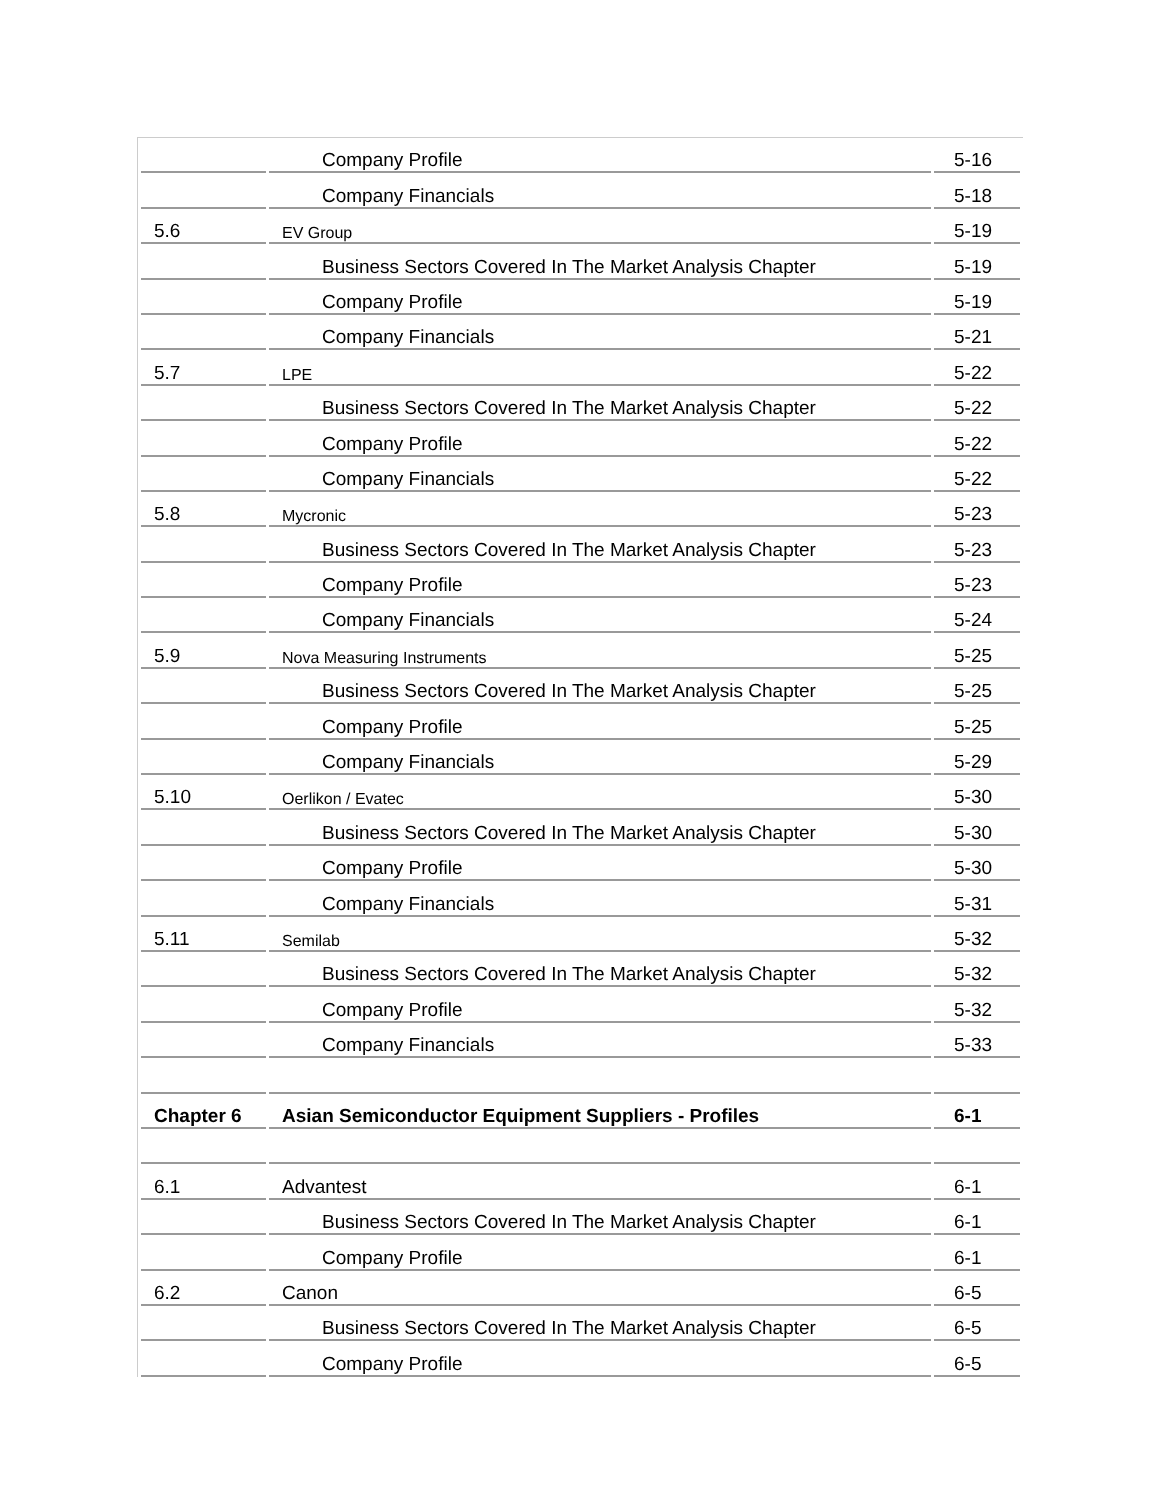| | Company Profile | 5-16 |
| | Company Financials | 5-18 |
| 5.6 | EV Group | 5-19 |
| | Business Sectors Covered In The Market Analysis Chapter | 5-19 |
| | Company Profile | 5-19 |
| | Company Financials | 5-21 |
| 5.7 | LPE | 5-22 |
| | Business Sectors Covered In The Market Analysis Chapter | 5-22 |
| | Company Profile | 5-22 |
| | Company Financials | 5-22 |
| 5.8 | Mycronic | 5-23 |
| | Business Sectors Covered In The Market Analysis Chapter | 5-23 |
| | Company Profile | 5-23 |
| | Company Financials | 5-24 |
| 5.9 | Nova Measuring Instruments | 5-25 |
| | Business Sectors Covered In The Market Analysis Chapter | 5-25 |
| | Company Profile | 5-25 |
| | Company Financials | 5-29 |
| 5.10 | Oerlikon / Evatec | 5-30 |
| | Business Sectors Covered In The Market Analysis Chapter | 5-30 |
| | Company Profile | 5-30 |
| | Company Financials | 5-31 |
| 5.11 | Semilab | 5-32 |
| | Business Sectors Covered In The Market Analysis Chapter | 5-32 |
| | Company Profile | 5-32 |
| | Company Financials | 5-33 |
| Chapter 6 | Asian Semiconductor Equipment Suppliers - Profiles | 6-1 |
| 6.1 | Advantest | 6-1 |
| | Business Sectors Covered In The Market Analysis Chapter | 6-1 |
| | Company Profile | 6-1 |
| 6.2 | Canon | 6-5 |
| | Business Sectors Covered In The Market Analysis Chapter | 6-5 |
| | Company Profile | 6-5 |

::::

[Assignment] When you return the listing, keep each line exact and leave the pictures out.

[Response box]
| | Company Profile | 5-16 |
| | Company Financials | 5-18 |
| 5.6 | EV Group | 5-19 |
| | Business Sectors Covered In The Market Analysis Chapter | 5-19 |
| | Company Profile | 5-19 |
| | Company Financials | 5-21 |
| 5.7 | LPE | 5-22 |
| | Business Sectors Covered In The Market Analysis Chapter | 5-22 |
| | Company Profile | 5-22 |
| | Company Financials | 5-22 |
| 5.8 | Mycronic | 5-23 |
| | Business Sectors Covered In The Market Analysis Chapter | 5-23 |
| | Company Profile | 5-23 |
| | Company Financials | 5-24 |
| 5.9 | Nova Measuring Instruments | 5-25 |
| | Business Sectors Covered In The Market Analysis Chapter | 5-25 |
| | Company Profile | 5-25 |
| | Company Financials | 5-29 |
| 5.10 | Oerlikon / Evatec | 5-30 |
| | Business Sectors Covered In The Market Analysis Chapter | 5-30 |
| | Company Profile | 5-30 |
| | Company Financials | 5-31 |
| 5.11 | Semilab | 5-32 |
| | Business Sectors Covered In The Market Analysis Chapter | 5-32 |
| | Company Profile | 5-32 |
| | Company Financials | 5-33 |
| Chapter 6 | Asian Semiconductor Equipment Suppliers - Profiles | 6-1 |
| 6.1 | Advantest | 6-1 |
| | Business Sectors Covered In The Market Analysis Chapter | 6-1 |
| | Company Profile | 6-1 |
| 6.2 | Canon | 6-5 |
| | Business Sectors Covered In The Market Analysis Chapter | 6-5 |
| | Company Profile | 6-5 |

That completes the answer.